The task: Could you retype the records below exactly as they appear, skipping any pictures?

Data shown:
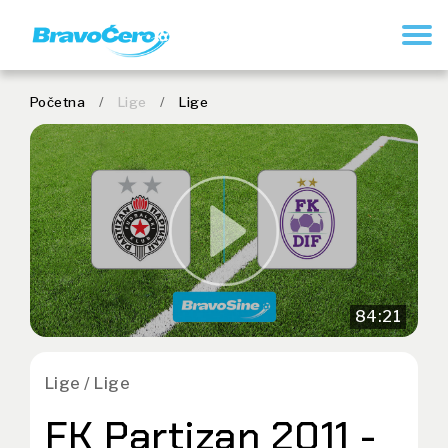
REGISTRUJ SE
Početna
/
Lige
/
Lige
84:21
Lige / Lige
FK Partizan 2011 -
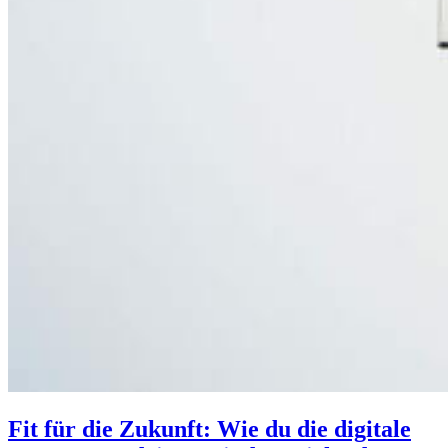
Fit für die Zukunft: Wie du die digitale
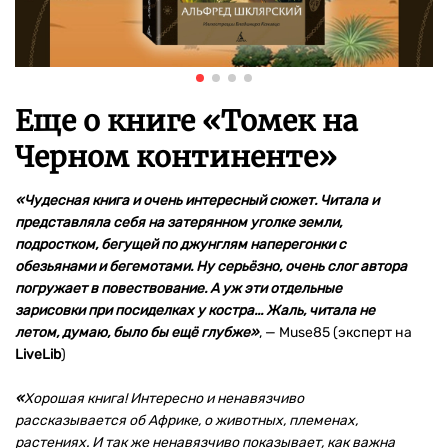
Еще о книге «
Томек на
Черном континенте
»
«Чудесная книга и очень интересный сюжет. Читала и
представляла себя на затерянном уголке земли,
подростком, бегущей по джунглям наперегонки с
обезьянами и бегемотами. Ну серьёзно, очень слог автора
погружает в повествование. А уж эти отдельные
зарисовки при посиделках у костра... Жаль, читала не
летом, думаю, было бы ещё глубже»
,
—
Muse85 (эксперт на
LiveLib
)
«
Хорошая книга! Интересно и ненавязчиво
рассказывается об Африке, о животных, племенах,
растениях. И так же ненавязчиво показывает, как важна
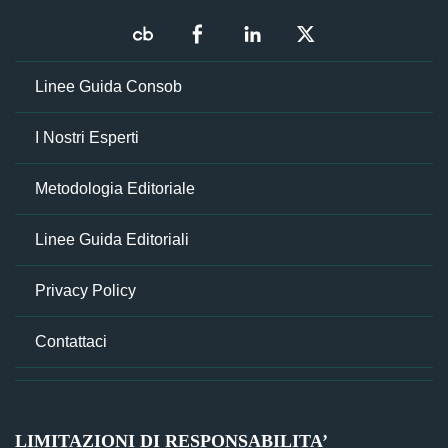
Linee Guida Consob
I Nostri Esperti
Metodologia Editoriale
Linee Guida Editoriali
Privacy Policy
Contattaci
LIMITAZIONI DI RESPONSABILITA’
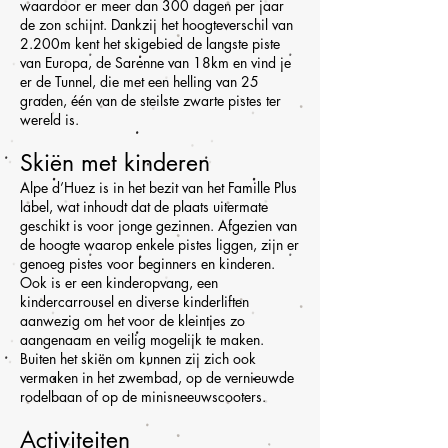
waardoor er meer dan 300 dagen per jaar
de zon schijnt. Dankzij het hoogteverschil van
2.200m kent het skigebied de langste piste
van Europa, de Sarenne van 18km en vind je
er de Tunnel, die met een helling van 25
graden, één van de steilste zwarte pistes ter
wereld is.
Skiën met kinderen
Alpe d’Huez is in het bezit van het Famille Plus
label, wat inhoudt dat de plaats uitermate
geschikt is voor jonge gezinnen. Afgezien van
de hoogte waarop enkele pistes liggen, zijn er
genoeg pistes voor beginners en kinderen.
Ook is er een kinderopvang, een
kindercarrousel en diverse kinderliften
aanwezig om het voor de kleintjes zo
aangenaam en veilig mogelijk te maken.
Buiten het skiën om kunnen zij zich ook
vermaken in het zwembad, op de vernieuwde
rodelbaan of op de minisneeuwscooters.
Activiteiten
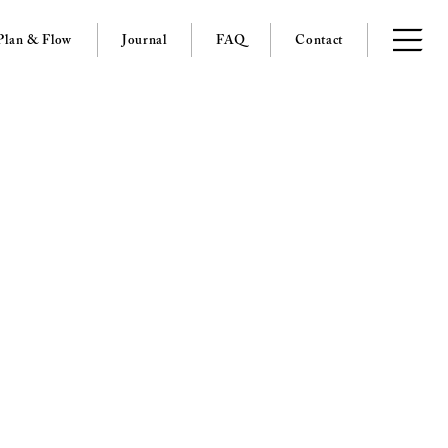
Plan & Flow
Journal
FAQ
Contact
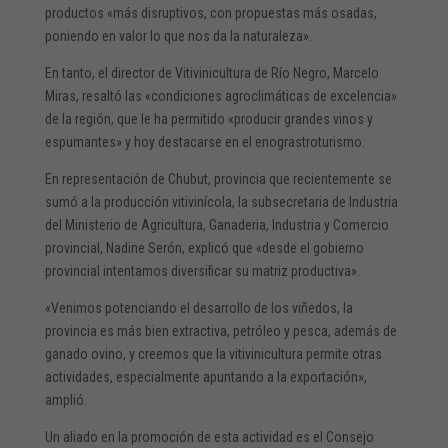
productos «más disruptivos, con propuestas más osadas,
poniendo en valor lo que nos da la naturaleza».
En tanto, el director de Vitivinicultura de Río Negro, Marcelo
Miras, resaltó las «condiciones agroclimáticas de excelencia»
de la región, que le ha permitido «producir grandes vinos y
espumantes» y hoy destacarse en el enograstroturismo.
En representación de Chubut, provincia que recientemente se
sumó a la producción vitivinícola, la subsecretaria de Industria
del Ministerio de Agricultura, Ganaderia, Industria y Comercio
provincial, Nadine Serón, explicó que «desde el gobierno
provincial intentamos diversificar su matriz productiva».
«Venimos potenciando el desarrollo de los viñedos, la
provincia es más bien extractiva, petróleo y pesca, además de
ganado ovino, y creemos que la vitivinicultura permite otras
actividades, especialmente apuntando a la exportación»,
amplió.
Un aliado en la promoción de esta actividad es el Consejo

Expected output:
REGISTRUJ SE
Početna
/
Lige
/
Lige
84:21
Lige / Lige
FK Partizan 2011 -
Fit für die Zukunft: Wie du die digitale
Еще о книге «
Томек на
Черном континенте
»
«Чудесная книга и очень интересный сюжет. Читала и
представляла себя на затерянном уголке земли,
подростком, бегущей по джунглям наперегонки с
обезьянами и бегемотами. Ну серьёзно, очень слог автора
погружает в повествование. А уж эти отдельные
зарисовки при посиделках у костра... Жаль, читала не
летом, думаю, было бы ещё глубже»
,
—
Muse85 (эксперт на
LiveLib
)
«
Хорошая книга! Интересно и ненавязчиво
рассказывается об Африке, о животных, племенах,
растениях. И так же ненавязчиво показывает, как важна
Linee Guida Consob
I Nostri Esperti
Metodologia Editoriale
Linee Guida Editoriali
Privacy Policy
Contattaci
LIMITAZIONI DI RESPONSABILITA’
waardoor er meer dan 300 dagen per jaar
de zon schijnt. Dankzij het hoogteverschil van
2.200m kent het skigebied de langste piste
van Europa, de Sarenne van 18km en vind je
er de Tunnel, die met een helling van 25
graden, één van de steilste zwarte pistes ter
wereld is.
Skiën met kinderen
Alpe d’Huez is in het bezit van het Famille Plus
label, wat inhoudt dat de plaats uitermate
geschikt is voor jonge gezinnen. Afgezien van
de hoogte waarop enkele pistes liggen, zijn er
genoeg pistes voor beginners en kinderen.
Ook is er een kinderopvang, een
kindercarrousel en diverse kinderliften
aanwezig om het voor de kleintjes zo
aangenaam en veilig mogelijk te maken.
Buiten het skiën om kunnen zij zich ook
vermaken in het zwembad, op de vernieuwde
rodelbaan of op de minisneeuwscooters.
Activiteiten
Plan & Flow
Journal
FAQ
Contact
productos «más disruptivos, con propuestas más osadas,
poniendo en valor lo que nos da la naturaleza».
En tanto, el director de Vitivinicultura de Río Negro, Marcelo
Miras, resaltó las «condiciones agroclimáticas de excelencia»
de la región, que le ha permitido «producir grandes vinos y
espumantes» y hoy destacarse en el enograstroturismo.
En representación de Chubut, provincia que recientemente se
sumó a la producción vitivinícola, la subsecretaria de Industria
del Ministerio de Agricultura, Ganaderia, Industria y Comercio
provincial, Nadine Serón, explicó que «desde el gobierno
provincial intentamos diversificar su matriz productiva».
«Venimos potenciando el desarrollo de los viñedos, la
provincia es más bien extractiva, petróleo y pesca, además de
ganado ovino, y creemos que la vitivinicultura permite otras
actividades, especialmente apuntando a la exportación»,
amplió.
Un aliado en la promoción de esta actividad es el Consejo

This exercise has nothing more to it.